The arrival of Christians from Ummayad Spain or Egypt does open up some interesting questions relating to the character and theology of the early Irish church. Telepneff has suggested that certain Irish ascetic practices once thought to be exclusively Irish can actually be traced back to Egyptian sources. One example is the so called crux-vigilia. This ascetic practice involved praying for hours on end with your arms extended in the form of a cross. Verkerk mistakenly asserted that the cross vigil was exclusive to Irish monasticism, but as Telepneff has correctly shown the practice was followed by Egyptian monks like Pachomios as early as the fourth century. 

Flabellum as depicted
in the Book of Kells
Another oriental influence in the Irish church can be seen in the use of flabella, which were long hand held fans used in the liturgy of eastern churches to keep flies off the eucharist.
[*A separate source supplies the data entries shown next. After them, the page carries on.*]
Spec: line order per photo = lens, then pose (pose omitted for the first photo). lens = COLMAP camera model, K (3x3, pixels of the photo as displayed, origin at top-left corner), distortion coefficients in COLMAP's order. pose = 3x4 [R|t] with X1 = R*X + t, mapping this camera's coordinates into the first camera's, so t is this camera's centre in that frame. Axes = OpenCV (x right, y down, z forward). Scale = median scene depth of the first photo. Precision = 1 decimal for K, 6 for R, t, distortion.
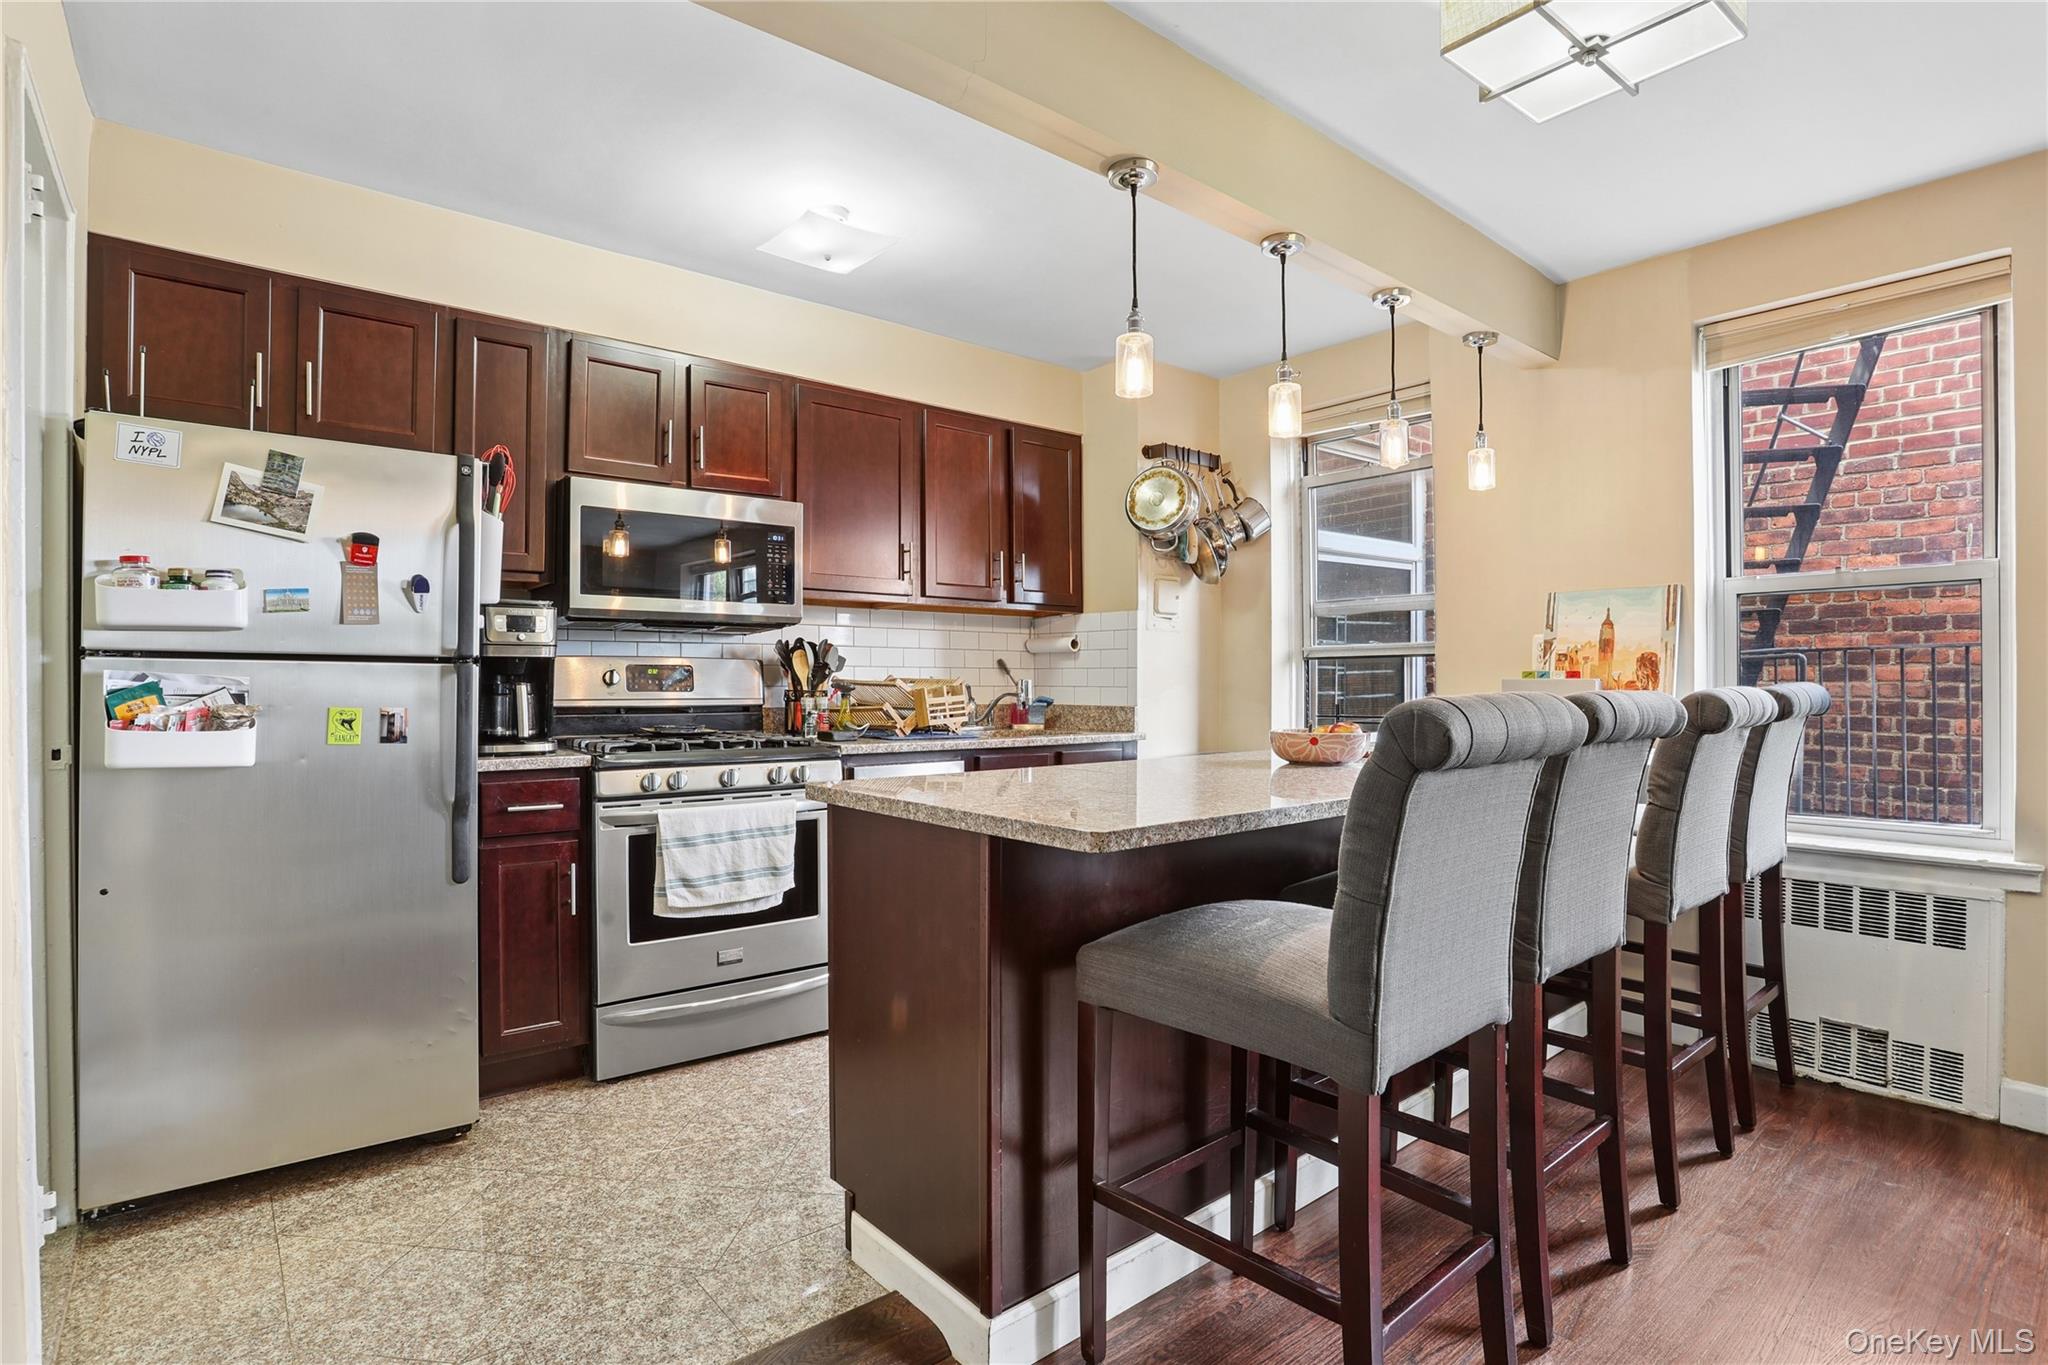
lens RADIAL K [[996.4, 0, 1019.6], [0, 996.4, 677.6], [0, 0, 1]] dist [-0.073889, 0.026884]
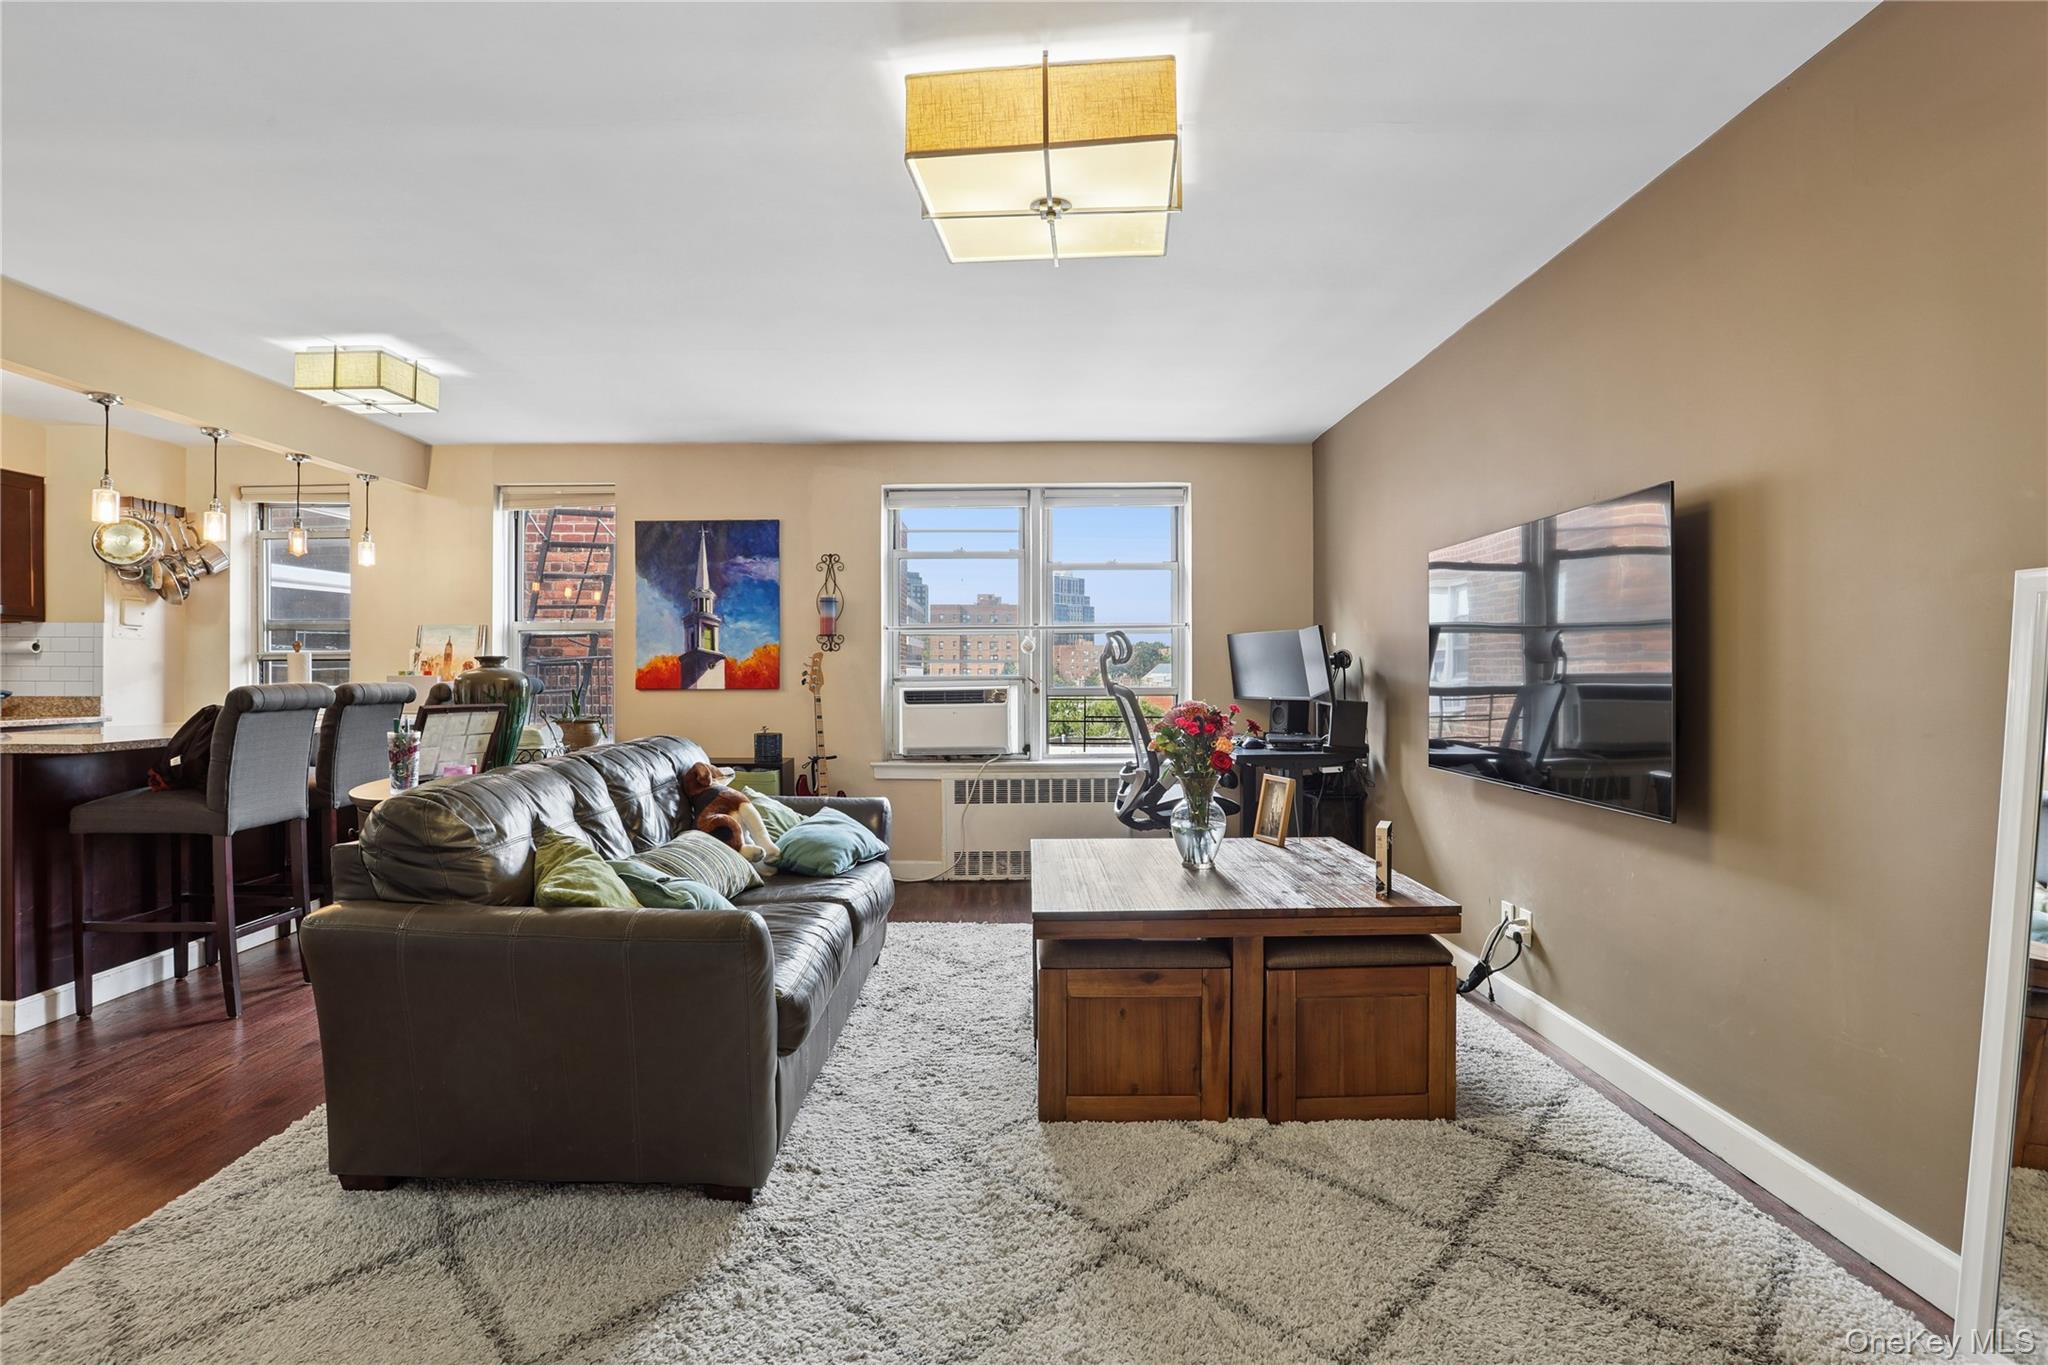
lens RADIAL K [[996.4, 0, 1019.6], [0, 996.4, 677.6], [0, 0, 1]] dist [-0.073889, 0.026884]
pose [[0.629651, -0.002927, 0.776873, -0.099314], [-0.004231, 0.999965, 0.007197, -0.010011], [-0.776867, -0.007819, 0.629617, -0.757246]]
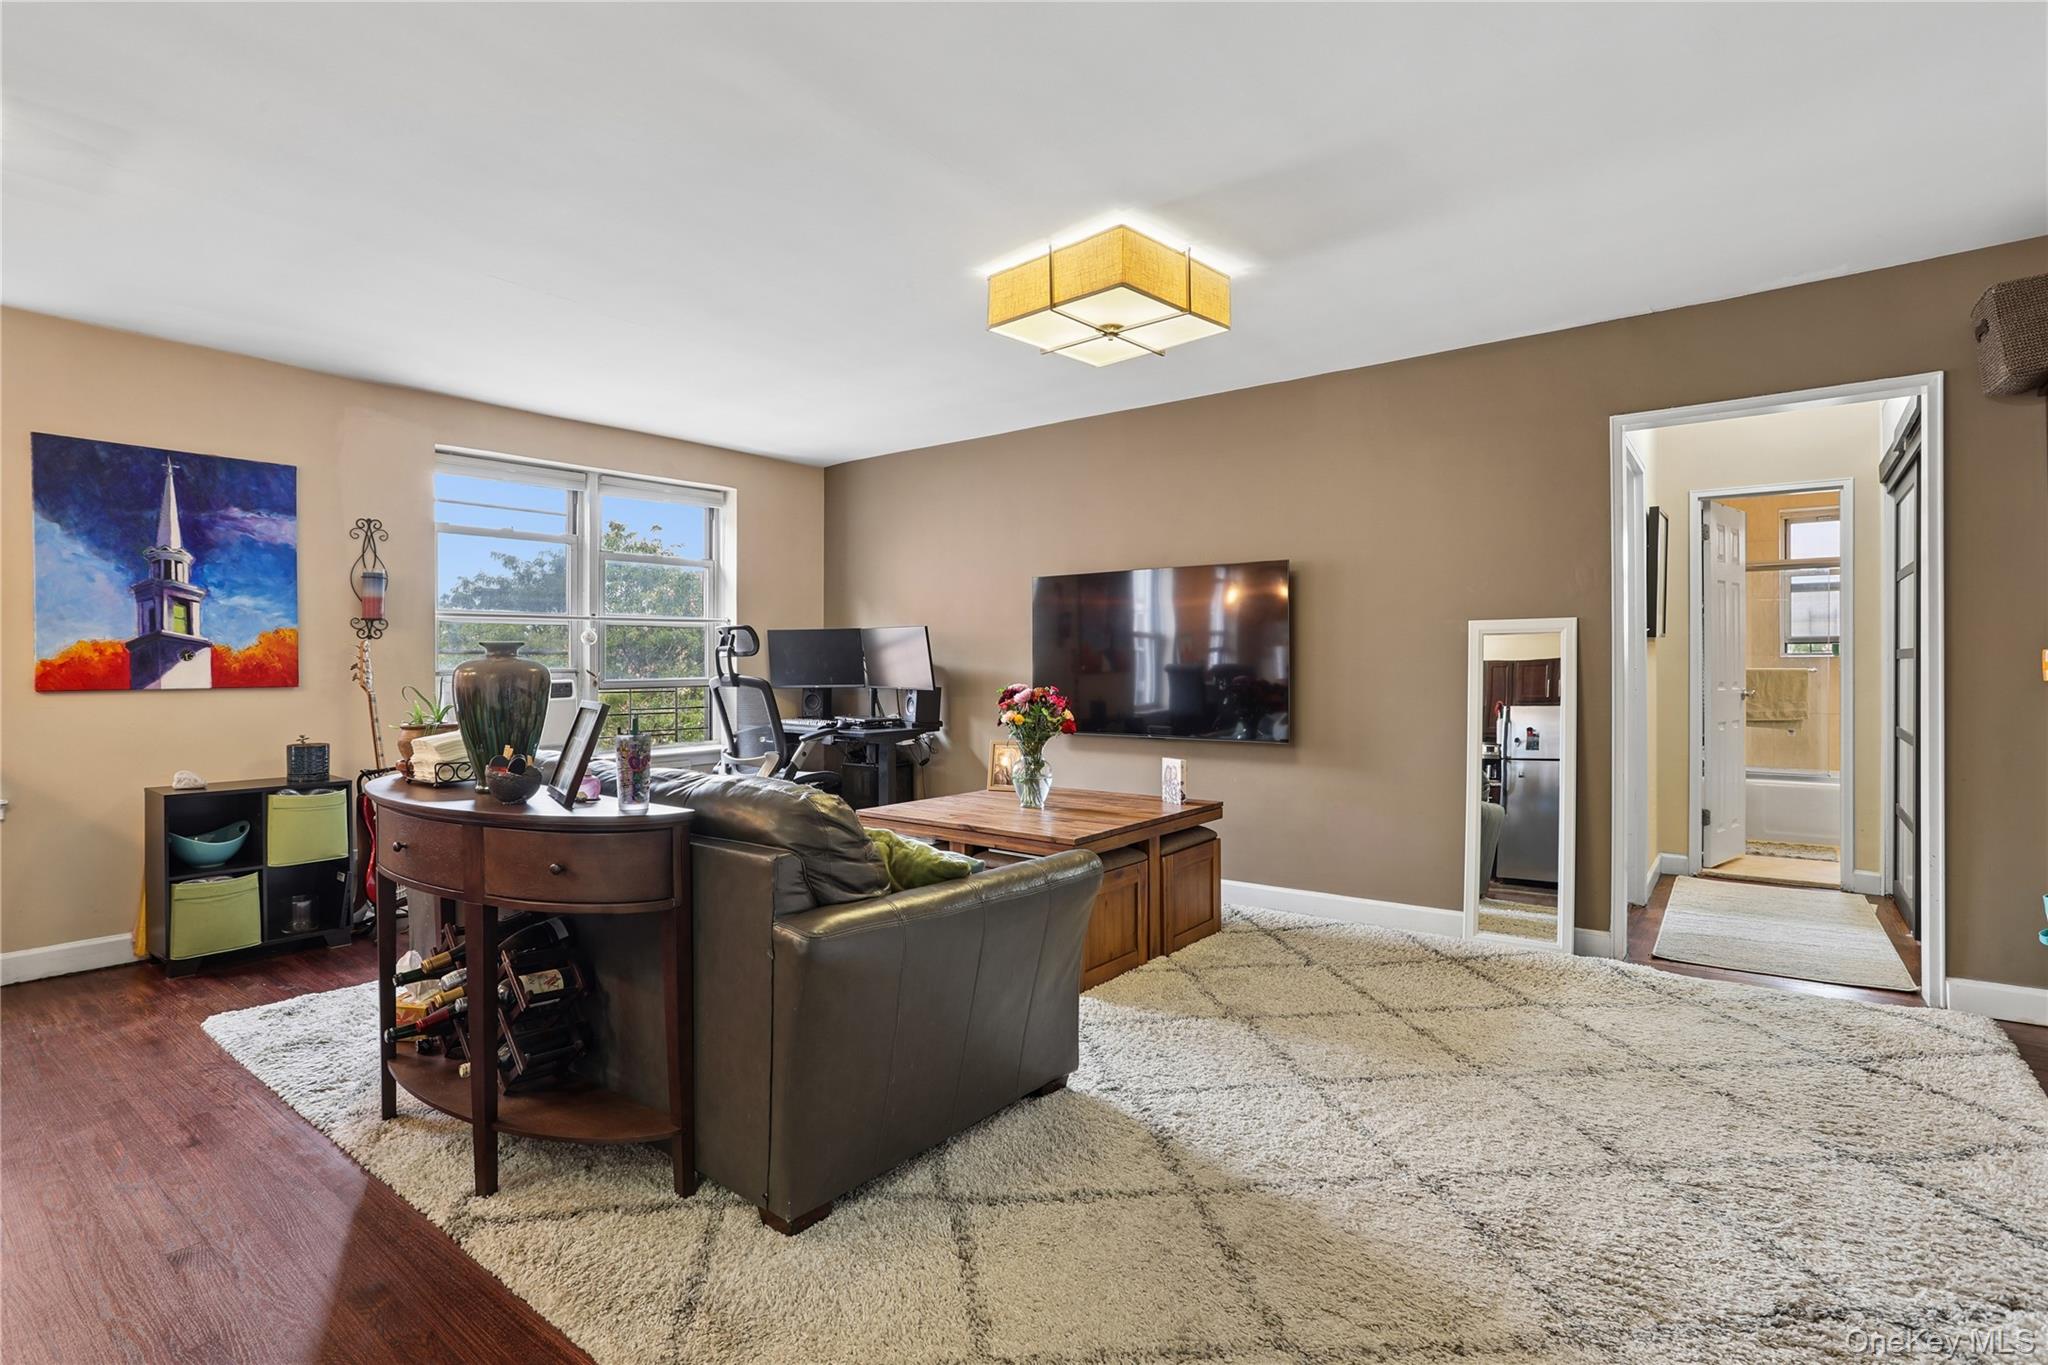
lens RADIAL K [[972.8, 0, 1037.6], [0, 972.8, 676.0], [0, 0, 1]] dist [-0.061144, 0.023262]
pose [[-0.222710, -0.008345, 0.974849, -0.415870], [-0.002519, 0.999965, 0.007985, -0.004248], [-0.974882, -0.000678, -0.222723, -0.141532]]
The use of these fans in Ireland is attested in both liturgical texts and also in the Book of Kells, which contains several depictions of angels holding flabellum. These fans are still used in the Coptic Church in Egypt today.

Discoveries like the Ballycotton brooch and the papyrus fragments in the Faddan More psalter have highlighted the role that oriental Christians, like the Copts, once played in the development of the early Irish church.

Sunday, April 8, 2012

Quem queritis ad sepulcrum?

Some Easter reflections from the famous Irish prayer known as the Faeth Fiada dating from the eighth century.

Atomriug indiu
niurt gene Críst cona bathius
niurt a chrochtho cona adnacul
niurt a essérgi cona fhresgabaáil
niurt a thoíniudo fri brithemnas mbrátho.

Domini est Salus
Christi est Salus
Sulas tua, Domine, sit semper nobiscum!

Today I gird myself
with the power of Christ's birth together with His baptism
with the power of His crucifixion together with His burial
with the power of His Resurrection together with His ascension,
with the power of His descent to pronounce the judgement of the Day of Doom

Salvation is of the Lord
Salvation is of Christ
May your salvation, Lord, be with us always!